▶ [Cytowany fragment]:
——

Re: Usuwanie sektora rozruchowego

Autor: Michal Kawecki <kkwinto_at_o2.px>
Data: Thu 12 Jun 2008 - 09:28:08 MET DST
Message-ID: <r30292ozibxg$.dlg@kwinto.prv>
Content-Type: text/plain; charset="iso-8859-2"

Dnia Thu, 12 Jun 2008 08:21:24 +0200, Wojciech "Spook" Sura napisał(a):

> Michal Kawecki wrote:
>>> Moim problemem nie jest przenumerowanie kanałów dysków tylko
>>> usunięcie danych dotyczących bootowania z MBR dysku.
>>
>> Twoim problemem jest to co napisałem. Ale skoro wolisz zaklinać
>> rzeczywistość, to miłej zabawy.
>
> Ja nie chcę zaklinać rzeczywistości. Wygląda natomiast na to, że się bardzo
> paskudnie nie rozumiemy: półtora miesiąca temu miałem zainstalowanego XPka,
> Vistę i Mandrivę, miałem podłączony ten dysk 250 i wszystko działało
> poprawnie.

——

▶ [Twoje zadanie]: Skopiuj bez zmian ten fragment wiadomości o usuwaniu sektora rozruchowego, który zaczyna się od słów „Autor: Michal Kawecki”, a kończy na „z MBR dysku.”.

——

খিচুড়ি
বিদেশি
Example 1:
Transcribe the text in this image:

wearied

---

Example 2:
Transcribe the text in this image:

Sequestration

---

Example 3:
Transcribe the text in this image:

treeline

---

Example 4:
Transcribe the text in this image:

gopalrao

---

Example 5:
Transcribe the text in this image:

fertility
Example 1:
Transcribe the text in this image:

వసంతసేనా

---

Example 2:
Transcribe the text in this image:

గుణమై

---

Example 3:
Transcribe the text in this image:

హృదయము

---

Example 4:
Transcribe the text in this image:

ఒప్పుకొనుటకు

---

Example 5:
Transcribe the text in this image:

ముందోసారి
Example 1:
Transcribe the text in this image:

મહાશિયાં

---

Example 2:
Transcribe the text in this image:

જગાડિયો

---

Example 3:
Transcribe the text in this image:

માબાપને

——

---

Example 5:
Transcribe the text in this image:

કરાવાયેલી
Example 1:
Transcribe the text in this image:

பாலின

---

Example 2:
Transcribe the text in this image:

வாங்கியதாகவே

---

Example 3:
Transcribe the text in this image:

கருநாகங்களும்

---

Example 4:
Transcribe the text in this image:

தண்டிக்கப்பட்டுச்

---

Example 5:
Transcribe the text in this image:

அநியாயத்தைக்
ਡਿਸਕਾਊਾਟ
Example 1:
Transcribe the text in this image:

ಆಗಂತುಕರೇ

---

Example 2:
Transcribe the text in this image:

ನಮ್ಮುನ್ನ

——

▶ [Odpowiedź do ćwiczenia]:
Autor: Michal Kawecki <kkwinto_at_o2.px>
Data: Thu 12 Jun 2008 - 09:28:08 MET DST
Message-ID: <r30292ozibxg$.dlg@kwinto.prv>
Content-Type: text/plain; charset="iso-8859-2"

Dnia Thu, 12 Jun 2008 08:21:24 +0200, Wojciech "Spook" Sura napisał(a):

> Michal Kawecki wrote:
>>> Moim problemem nie jest przenumerowanie kanałów dysków tylko
>>> usunięcie danych dotyczących bootowania z MBR dysku.